JOB ITEM: Search the records for the string "école". Copy each line where it occurs.
*** MATERIAL FOR THIS EXERCISE ***
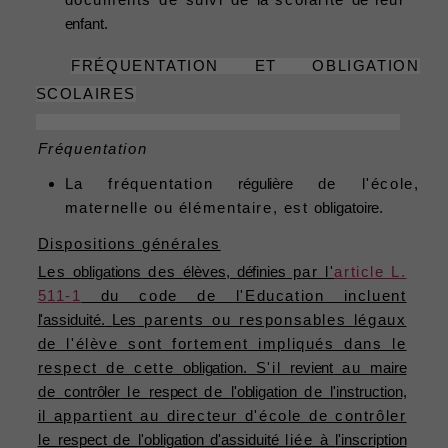
enfant.
FRÉQUENTATION ET OBLIGATION
SCOLAIRES
Fréquentation
La fréquentation
régulière
de l'école,
maternelle ou élémentaire, est
obligatoire.
Dispositions générales
Les
obligations
des
élèves,
définies
par l'
article L.
511-1
du code de l'Education incluent
l'assiduité.
Les
parents ou responsables légaux
de l'élève sont fortement impliqués dans le
respect de cette
obligation.
S'il
revient
au
maire
de
contrôler
le
respect
de
l'obligation
de
l'instruction,
il appartient au directeur d'école de contrôler
le
respect
de
l'obligation
d'assiduité
liée à
l'inscription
*** End of MATERIAL FOR THIS EXERCISE ***
EXERCISE RESULT:
de l'école,
il appartient au directeur d'école de contrôler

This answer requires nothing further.